Docent School at Cameron Art Museum

The new layout for the Cameron Art Museum's permanent collection has challenged expectations, and ruffled some feathers in Wilmington. The new design also means new tours, and new challenges to the museum's docents. WHQR's Megan Williams stopped by to see how they've prepared.

By Megan V. Williams

Wilmington, NC, November 9, 2005 – Saturday morning, docent school. Several dozen volunteers in plastic chairs sit under a wall-sized fantasia of curly metal in the museum's reception hall, awaiting instructions for tackling the new layout. Their instructor, is curator Ann Brennan...

Brennan: What we'll do this morning is focus on the ten galleries of the Renolds Brown wing, and we'll break up into groups and we're going to be doing exercises in those rooms ...

Brennan divides her docents into teams and dispatches them to their various rooms.

Brennan: Ten's the big gallery... we're doing 1,2,3,4. Who are you? Fire? Fire. We got a billion people in Fire, we got to break them up...

The ten galleries which house the Cameron's newly re-designed permanent collection are in themselves a work of minimalism. Divided among the elements of nature and art, a lot of the pieces on display are abstracts. There's a room with no color. None of the works have any explanation beyond title and artist. But Brennan says that in these exhibits, less is intended to be more.

────────

WHAT TO DO:
1) In the docent school article, translate this sentence into Spanish: "None of the works have any explanation beyond title and artist."
2) Write the next part of the docent school article, starting after its final sentence.

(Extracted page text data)
────────

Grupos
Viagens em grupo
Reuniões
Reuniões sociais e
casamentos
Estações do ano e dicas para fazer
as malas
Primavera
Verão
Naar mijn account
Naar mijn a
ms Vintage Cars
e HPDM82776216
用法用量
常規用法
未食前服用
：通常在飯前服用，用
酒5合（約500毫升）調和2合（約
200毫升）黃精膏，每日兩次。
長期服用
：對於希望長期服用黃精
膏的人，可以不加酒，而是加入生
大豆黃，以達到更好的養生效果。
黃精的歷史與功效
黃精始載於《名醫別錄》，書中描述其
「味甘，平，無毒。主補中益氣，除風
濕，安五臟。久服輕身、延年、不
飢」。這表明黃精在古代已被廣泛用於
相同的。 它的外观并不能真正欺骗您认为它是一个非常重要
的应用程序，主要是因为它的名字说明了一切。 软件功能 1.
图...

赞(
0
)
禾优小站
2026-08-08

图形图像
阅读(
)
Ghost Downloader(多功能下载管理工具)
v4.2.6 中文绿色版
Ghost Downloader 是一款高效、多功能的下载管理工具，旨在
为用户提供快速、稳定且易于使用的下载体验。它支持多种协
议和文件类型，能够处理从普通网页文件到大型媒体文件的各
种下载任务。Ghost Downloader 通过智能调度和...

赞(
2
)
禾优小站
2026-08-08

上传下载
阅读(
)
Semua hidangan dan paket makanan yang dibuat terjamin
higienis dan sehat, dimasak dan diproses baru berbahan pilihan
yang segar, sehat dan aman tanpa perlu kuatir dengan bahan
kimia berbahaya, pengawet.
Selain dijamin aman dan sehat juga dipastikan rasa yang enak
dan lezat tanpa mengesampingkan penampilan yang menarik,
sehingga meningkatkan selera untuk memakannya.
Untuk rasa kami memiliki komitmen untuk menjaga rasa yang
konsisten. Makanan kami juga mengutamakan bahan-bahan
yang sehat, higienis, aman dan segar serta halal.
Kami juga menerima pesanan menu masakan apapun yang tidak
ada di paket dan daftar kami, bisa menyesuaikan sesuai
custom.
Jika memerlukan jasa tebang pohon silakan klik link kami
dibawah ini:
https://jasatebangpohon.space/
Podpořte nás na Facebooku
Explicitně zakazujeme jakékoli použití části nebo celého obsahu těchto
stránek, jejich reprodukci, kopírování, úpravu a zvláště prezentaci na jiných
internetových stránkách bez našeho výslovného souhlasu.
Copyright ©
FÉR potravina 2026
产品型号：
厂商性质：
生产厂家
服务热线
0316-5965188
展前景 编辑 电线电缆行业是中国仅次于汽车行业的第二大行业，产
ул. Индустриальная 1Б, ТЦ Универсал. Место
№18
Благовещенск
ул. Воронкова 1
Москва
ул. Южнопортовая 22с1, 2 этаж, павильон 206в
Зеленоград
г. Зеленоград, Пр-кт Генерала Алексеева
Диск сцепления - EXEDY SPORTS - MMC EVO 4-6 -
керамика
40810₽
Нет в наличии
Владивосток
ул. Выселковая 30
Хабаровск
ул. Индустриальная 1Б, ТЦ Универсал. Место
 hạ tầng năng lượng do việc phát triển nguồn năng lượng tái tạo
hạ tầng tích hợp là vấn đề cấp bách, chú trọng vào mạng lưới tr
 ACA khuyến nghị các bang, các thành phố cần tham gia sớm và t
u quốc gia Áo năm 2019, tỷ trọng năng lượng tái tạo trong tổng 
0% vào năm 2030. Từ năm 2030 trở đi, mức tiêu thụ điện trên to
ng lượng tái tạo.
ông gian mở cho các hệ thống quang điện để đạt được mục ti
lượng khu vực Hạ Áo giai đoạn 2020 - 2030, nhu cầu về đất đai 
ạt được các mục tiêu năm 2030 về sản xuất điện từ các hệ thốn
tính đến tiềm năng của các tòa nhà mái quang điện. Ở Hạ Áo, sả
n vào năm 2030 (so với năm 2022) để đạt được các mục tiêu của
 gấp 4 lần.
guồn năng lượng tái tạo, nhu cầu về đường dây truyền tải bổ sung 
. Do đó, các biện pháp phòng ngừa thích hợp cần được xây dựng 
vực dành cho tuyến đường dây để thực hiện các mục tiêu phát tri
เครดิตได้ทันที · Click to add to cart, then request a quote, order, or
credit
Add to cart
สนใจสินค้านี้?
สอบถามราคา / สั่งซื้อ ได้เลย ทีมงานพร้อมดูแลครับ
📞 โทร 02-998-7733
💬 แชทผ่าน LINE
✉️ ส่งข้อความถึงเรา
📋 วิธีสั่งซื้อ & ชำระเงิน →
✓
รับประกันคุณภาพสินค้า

────────

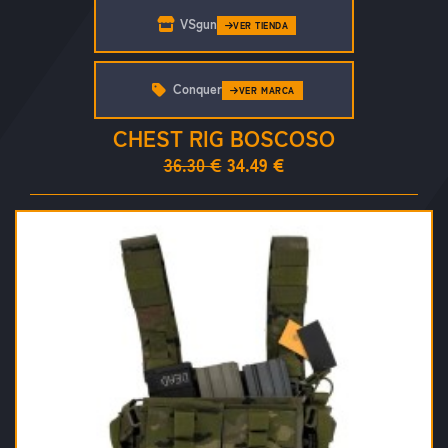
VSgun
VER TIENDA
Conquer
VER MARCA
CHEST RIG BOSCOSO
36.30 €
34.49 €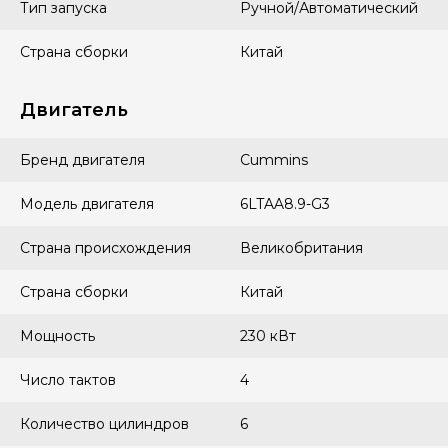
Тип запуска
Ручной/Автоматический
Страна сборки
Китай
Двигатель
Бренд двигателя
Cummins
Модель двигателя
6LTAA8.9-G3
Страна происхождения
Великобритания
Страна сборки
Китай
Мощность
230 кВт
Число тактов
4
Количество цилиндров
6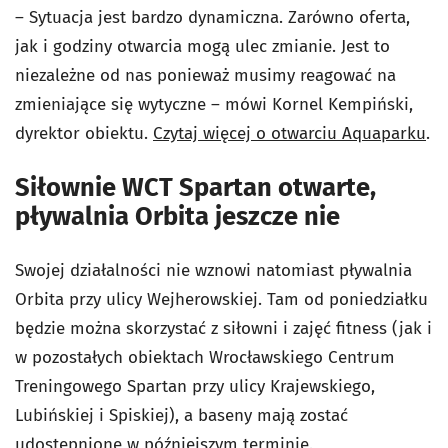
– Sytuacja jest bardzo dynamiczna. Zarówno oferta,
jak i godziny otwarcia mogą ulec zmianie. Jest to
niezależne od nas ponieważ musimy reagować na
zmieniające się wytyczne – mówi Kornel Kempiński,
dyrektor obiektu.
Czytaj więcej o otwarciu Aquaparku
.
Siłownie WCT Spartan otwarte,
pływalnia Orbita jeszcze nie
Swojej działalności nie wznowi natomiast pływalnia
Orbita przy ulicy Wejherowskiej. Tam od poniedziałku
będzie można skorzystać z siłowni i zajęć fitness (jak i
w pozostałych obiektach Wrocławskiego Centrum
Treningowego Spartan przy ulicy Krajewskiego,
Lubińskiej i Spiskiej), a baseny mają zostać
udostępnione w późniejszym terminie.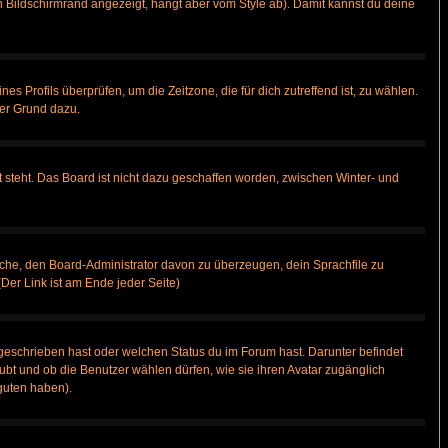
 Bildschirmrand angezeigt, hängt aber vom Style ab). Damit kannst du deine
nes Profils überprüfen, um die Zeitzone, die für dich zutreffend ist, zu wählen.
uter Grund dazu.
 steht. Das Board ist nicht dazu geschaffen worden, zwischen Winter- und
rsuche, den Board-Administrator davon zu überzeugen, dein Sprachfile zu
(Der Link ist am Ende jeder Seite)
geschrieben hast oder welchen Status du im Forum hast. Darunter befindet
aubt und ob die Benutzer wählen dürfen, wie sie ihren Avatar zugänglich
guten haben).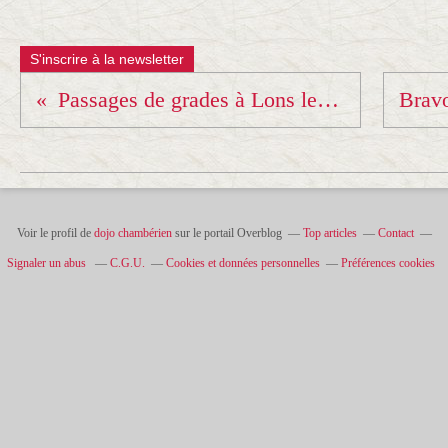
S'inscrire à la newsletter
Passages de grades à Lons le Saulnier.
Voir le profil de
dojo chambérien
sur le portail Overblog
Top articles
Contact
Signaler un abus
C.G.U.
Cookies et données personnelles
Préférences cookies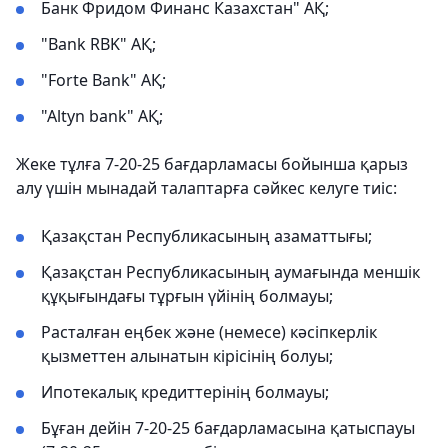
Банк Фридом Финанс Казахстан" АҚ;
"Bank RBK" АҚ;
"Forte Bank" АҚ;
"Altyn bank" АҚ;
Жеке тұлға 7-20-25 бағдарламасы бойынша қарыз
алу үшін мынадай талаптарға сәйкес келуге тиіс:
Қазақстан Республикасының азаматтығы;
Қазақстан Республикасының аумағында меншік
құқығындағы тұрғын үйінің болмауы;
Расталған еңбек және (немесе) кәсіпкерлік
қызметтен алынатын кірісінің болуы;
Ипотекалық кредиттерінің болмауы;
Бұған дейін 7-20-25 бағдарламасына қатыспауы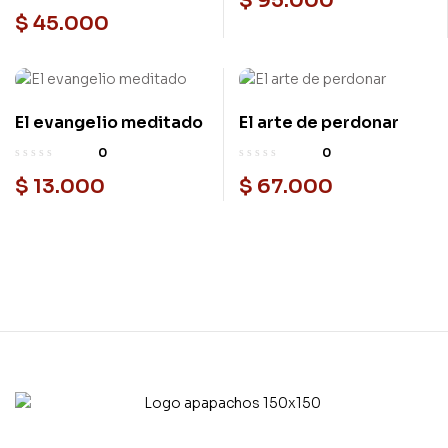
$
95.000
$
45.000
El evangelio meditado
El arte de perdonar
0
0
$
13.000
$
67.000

────────

ANSWERS FOR THE TASKS:
1) Ninguna de las obras tiene más explicación que el título y el artista.

2)
Brennan: A museum should offer sanctuary for its visitors, there should be breathing room. There should be physical and psychological space for your spirit to occupy

Today that space is occupied by a dozen different discussions as the volunteers try to work out for themselves how to approach the new organization, and, even harder, how to make it interesting for the school tours they will lead.

Earth Gallery Docents: Sometimes it's not so good to talk about the title. Like the sculpture in the middle just leaves it wide open, and that's better in some ways than the title. What about the three-sided border? what do you think that's about? ...Well, that's interesting, the three-sided border. Why do you think the artist...?

The redesign has a lot of familiar works in storage, while what curator Brennan calls the collection's "forgotten stepchildren" take center stage... In the line gallery - a spare room filled with monochromatic drawings and sculptures - volunteers Judy Melman and Jane Llewellyn find that explaining the new hanging means first wrestling with it.

Melman: For me, when we first saw the re-hanging, this was the gallery I liked the best, because you could look around and get a quiet sense of the variety you can get in a hanging group without color per se, and having to use the visual experience of thinking about what the line is actually doing...
Llewellyn: For me, when I first walked in here, this was my least favorite, because I love color, and it was truly a challenge for me, and an opening experience to look and see the art, past just being black and white.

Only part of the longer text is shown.